Armenia - Tigran Petrosian, head of the anti-trafficking unit of the Armenian police, holds a news conference, 22Jul2011.

Armenia - Tigran Petrosian, head of the anti-trafficking unit of the Armenian police, holds a news conference, 22Jul2011.

Instances of human trafficking in Armenia have fallen considerably since the country was removed from a U.S. State Department blacklist two years ago, a senior police official said on Friday.


“At least, the number of those traditional cases has decreased,” said Lieutenant-Colonel Tigran Petrosian, head of an anti-trafficking unit at the Armenian police. “That is, when dozens of women used to be transported abroad, notably to the United Arab Emirates (UAE) and Turkey, and subjected to exploitation there.”

“The most recent incidents are mainly cases of exploitation involving one or two victims. I think the main reason for that is our strict and adequate enforcement of laws,” he told a news conference.

According to police data released by Petrosian, Armenian courts sentenced four persons to an average of seven years in prison on trafficking-related charges in the first half of this year.

The police opened ten such criminal cases in the same period. Eight of them involved alleged sexual exploitation of Armenian women in Armenia and the UAE.

The Armenian government and law-enforcement bodies have significantly toughened their fight against the illegal practice in recent years not least because of strong pressure from the United States. A wide range of measures taken by them has included a substantial toughening of punishment for human trafficking and a crackdown on local prostitution rings.

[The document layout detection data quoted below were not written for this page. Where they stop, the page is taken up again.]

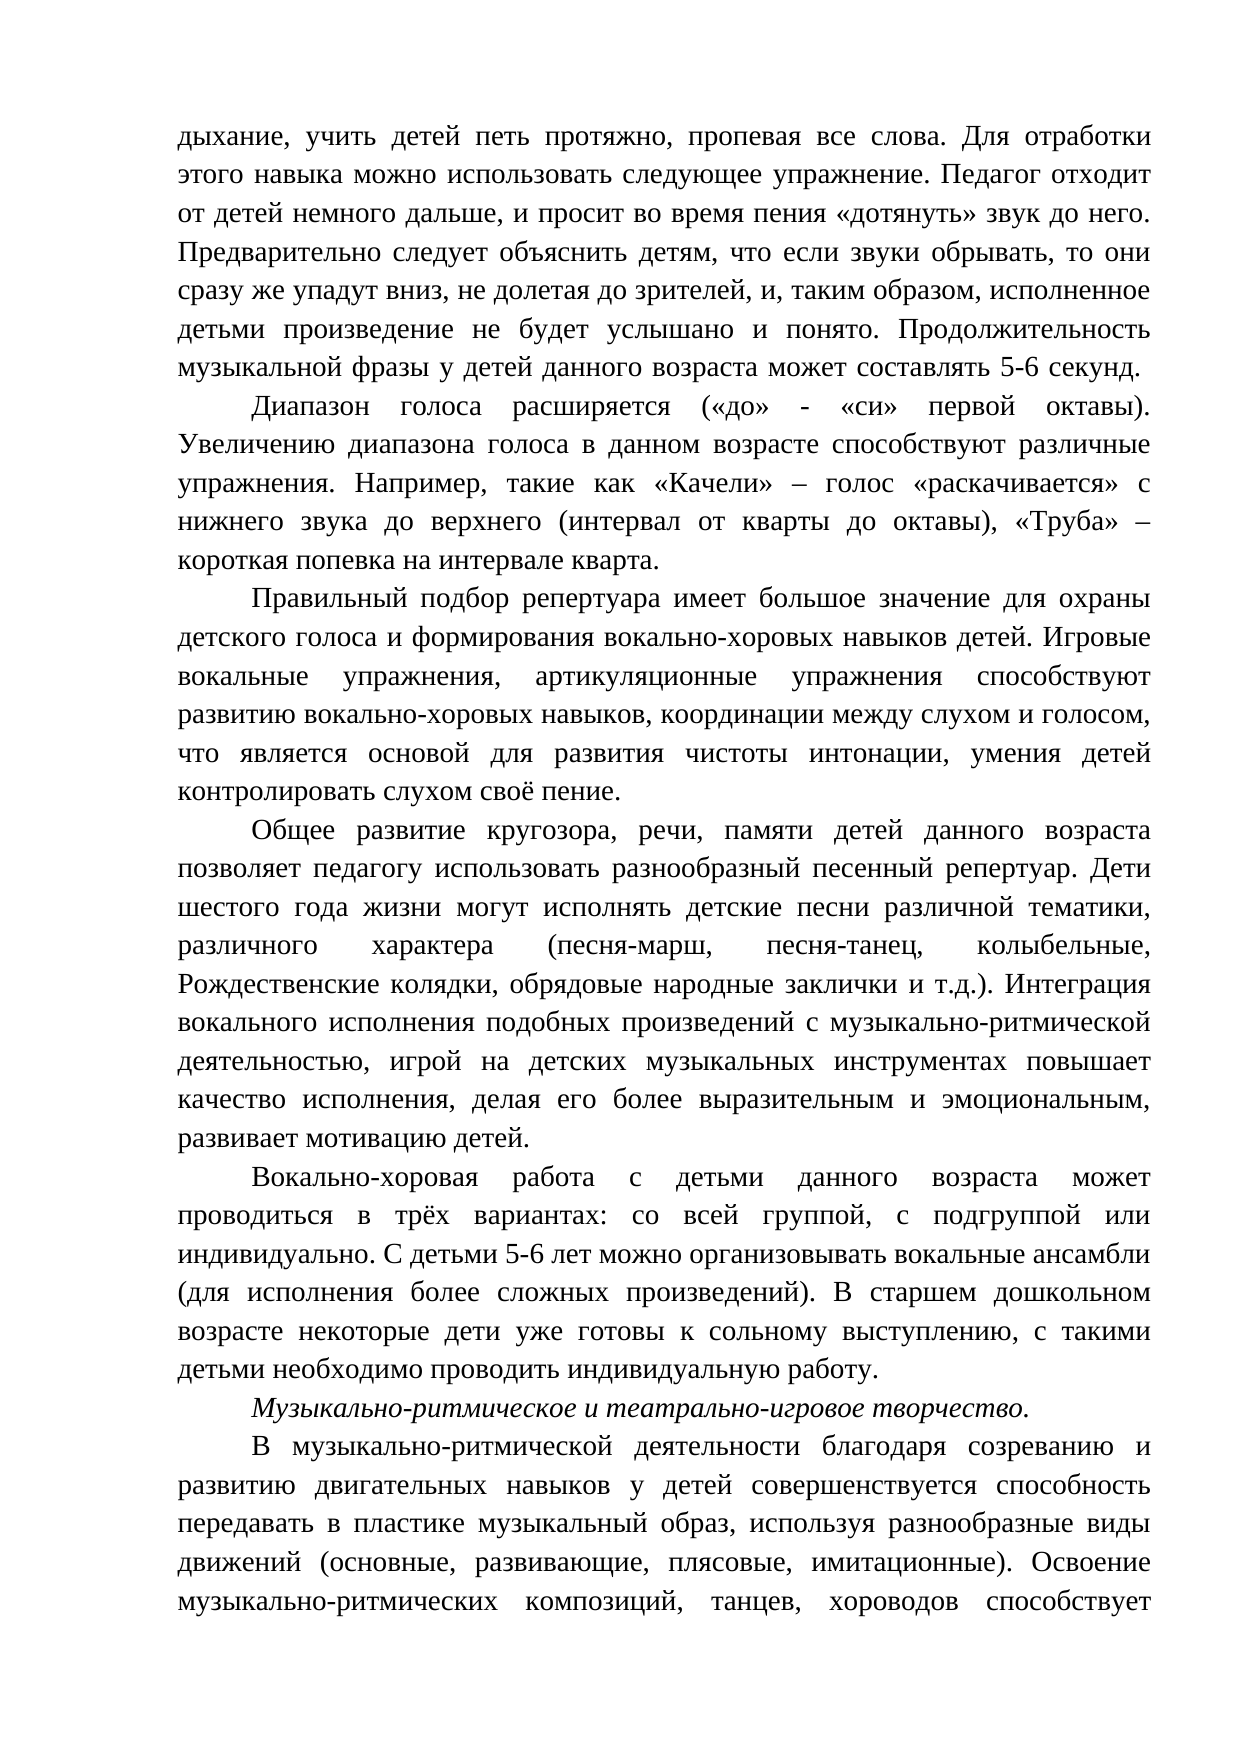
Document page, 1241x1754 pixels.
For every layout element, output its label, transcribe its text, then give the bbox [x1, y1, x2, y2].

text Музыкально-ритмическое и театрально-игровое творчество. [177, 1390, 1152, 1423]
text Вокально-хоровая работа с детьми данного возраста может проводиться в трёх вариантах: со всей группой, с подгруппой или индивидуально. С детьми 5-6 лет можно организовывать вокальные ансамбли (для исполнения более сложных произведений). В старшем дошкольном возрасте некоторые дети уже готовы к сольному выступлению, с такими детьми необходимо проводить индивидуальную работу. [177, 1159, 1152, 1385]
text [177, 1428, 1152, 1616]
text Общее развитие кругозора, речи, памяти детей данного возраста позволяет педагогу использовать разнообразный песенный репертуар. Дети шестого года жизни могут исполнять детские песни различной тематики, различного характера (песня-марш, песня-танец, колыбельные, Рождественские колядки, обрядовые народные заклички и т.д.). Интеграция вокального исполнения подобных произведений с музыкально-ритмической деятельностью, игрой на детских музыкальных инструментах повышает качество исполнения, делая его более выразительным и эмоциональным, развивает мотивацию детей. [177, 812, 1152, 1154]
text Правильный подбор репертуара имеет большое значение для охраны детского голоса и формирования вокально-хоровых навыков детей. Игровые вокальные упражнения, артикуляционные упражнения способствуют развитию вокально-хоровых навыков, координации между слухом и голосом, что является основой для развития чистоты интонации, умения детей контролировать слухом своё пение. [177, 581, 1152, 807]
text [177, 118, 1152, 576]
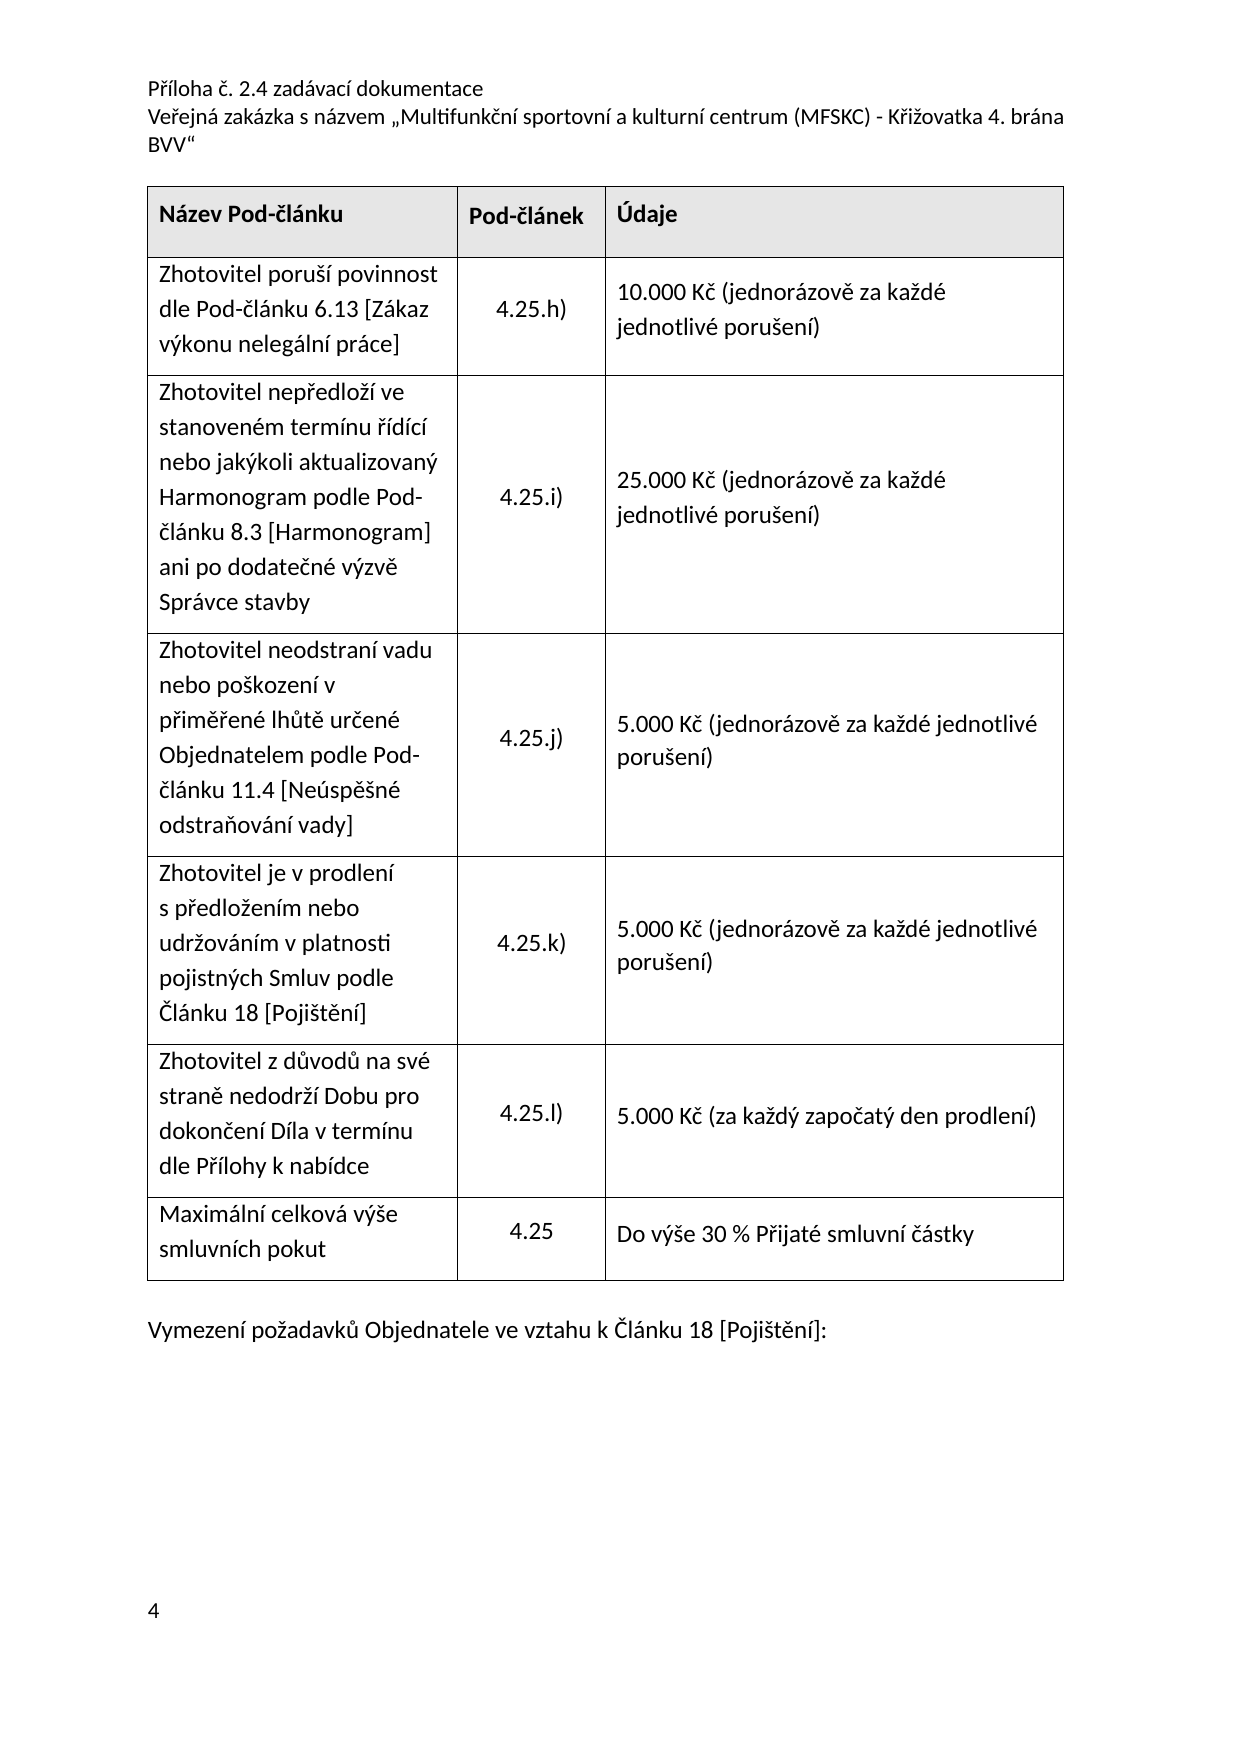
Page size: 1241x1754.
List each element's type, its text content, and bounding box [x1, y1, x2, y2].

The U.S. State Department acknowledged those efforts in June 2009 when it removed Armenia from a “watch list” of countries which it believes are not doing enough to combat cross-border transport and illegal exploitation of human beings.

“The Government of Armenia does not fully comply with the minimum standards for the elimination of trafficking; however, it is making significant efforts to do so,” the department reiterated in an annual report on global trafficking released late last month.

The report praised Yerevan for further toughening anti-trafficking sanctions in March and partly financing a non-governmental shelter for women forced into sex trade. “The government continued to ensure that all convicted traffickers were appropriately sentenced and that those sentences were enforced,” it said, noting that five convicted traffickers were sentenced to between three and nine years last year.

The State Department at the same time expressed concern about a “precipitous drop” in the number of persons officially identified as trafficking victims in 2010. “The government officially identified 19 new sex trafficking victims in 2010 and referred 12 of them to NGOs for assistance, compared with 60 victims of trafficking identified and 22 referred to NGOs in 2009,” it said.

The report also called for “more vigorous efforts” to investigate instances of forced labor. The Armenian police have prosecuted one such case this year.

Petrosian described the U.S. report as “certainly positive and helpful” for Armenia. “I think that if we were to evaluate our work, we would find more shortcomings than the State Department did in its report,” he said. “That report is based on statements made by us and our statistics.”